- [TASK GOAL]: Turn the text lines of the entries below into a JSON list of strings, one string per line, skipping blank lines. Leave the pictures out.

BEGIN

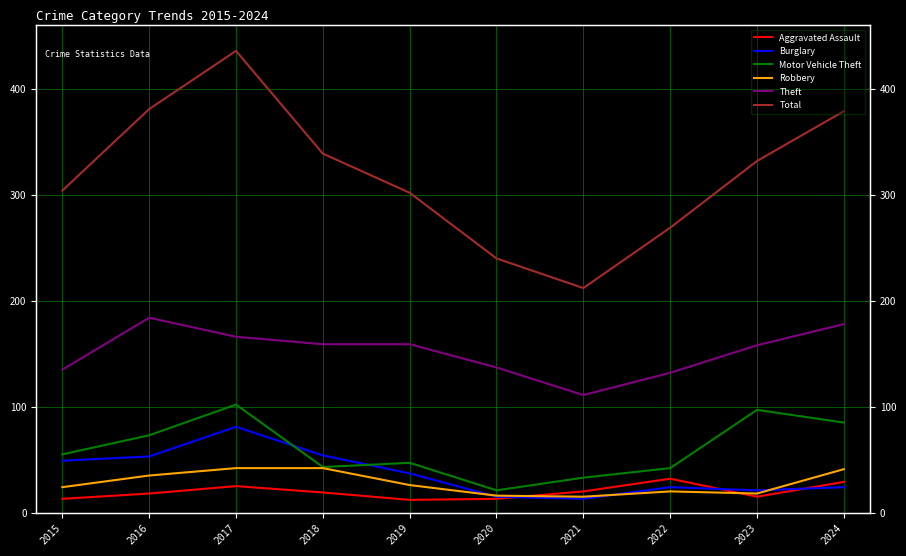

Is it true that Robbery equals 42 at 2017?

True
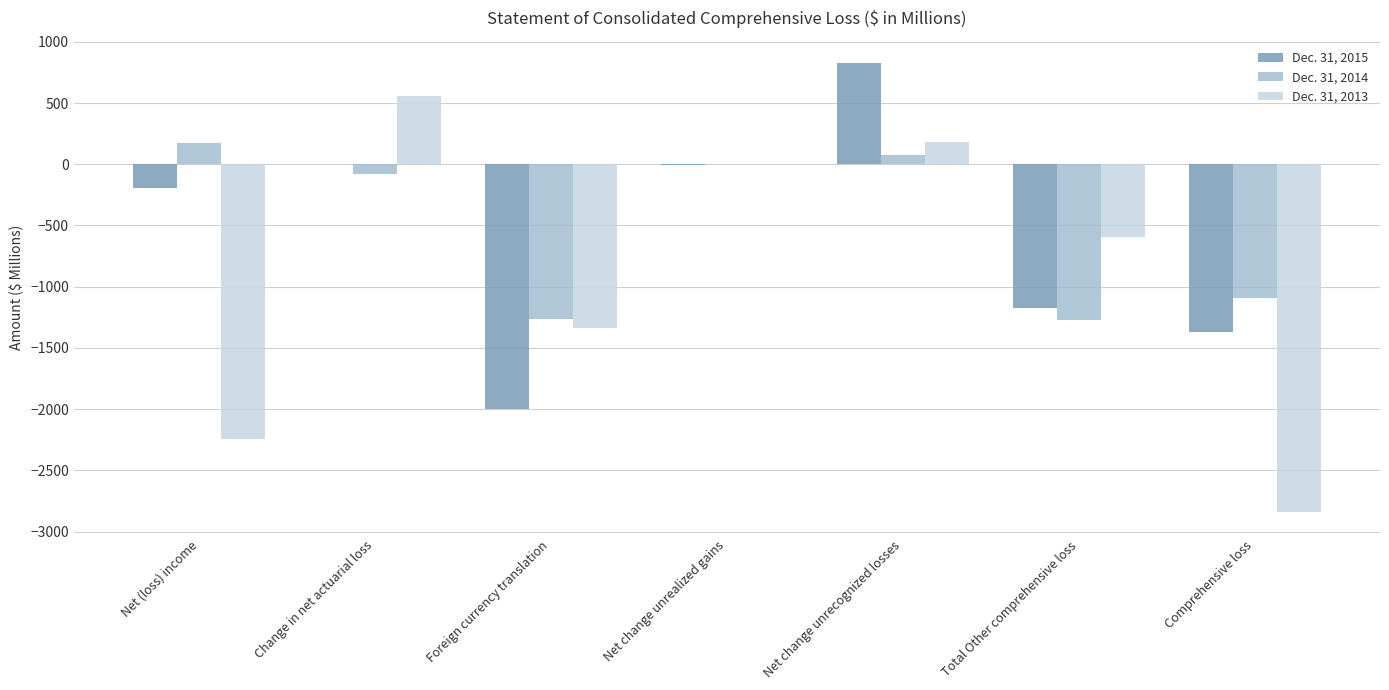

True or false: Dec. 31, 2014 has a value of -1272 at Total Other comprehensive loss.

True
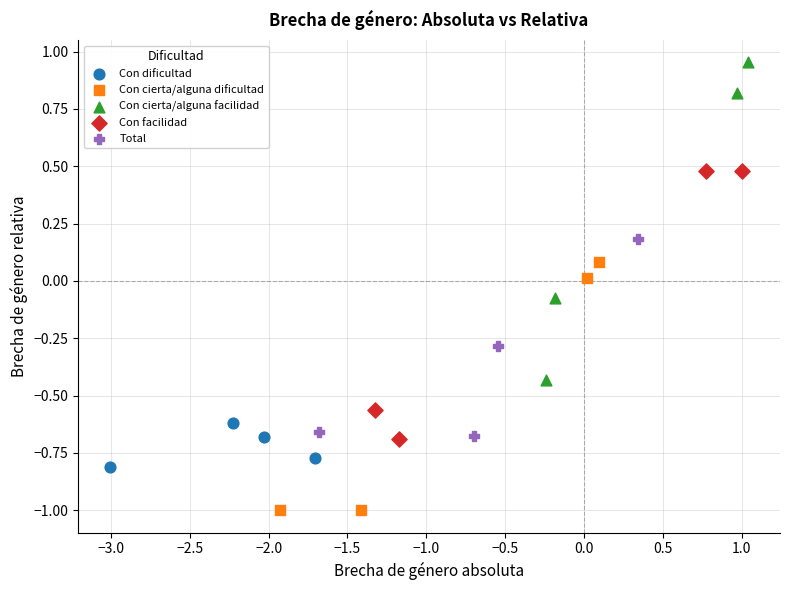

Which series has the widest spread of Y values?

Con cierta/alguna facilidad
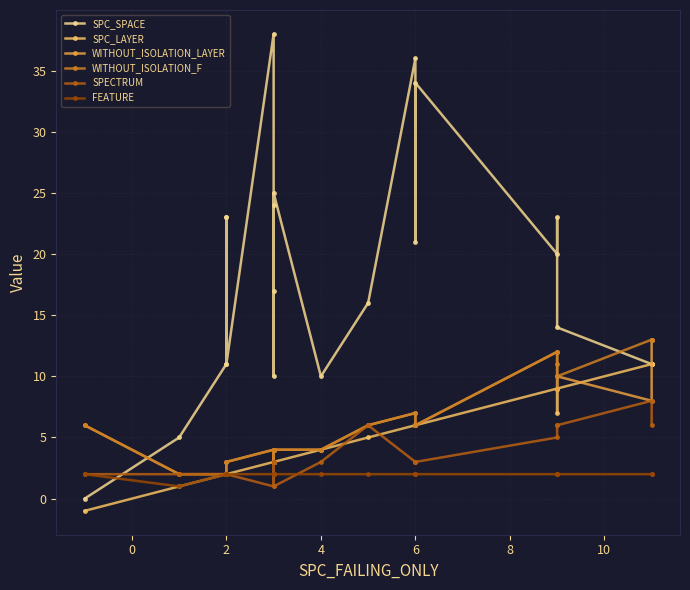

True or false: WITHOUT_ISOLATION_LAYER and FEATURE intersect in this chart.

False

END

- [RESPONSE AREA]:
[
  "Is it true that Robbery equals 42 at 2017?",
  "True",
  "True or false: Dec. 31, 2014 has a value of -1272 at Total Other comprehensive loss.",
  "True",
  "Which series has the widest spread of Y values?",
  "Con cierta/alguna facilidad",
  "True or false: WITHOUT_ISOLATION_LAYER and FEATURE intersect in this chart.",
  "False"
]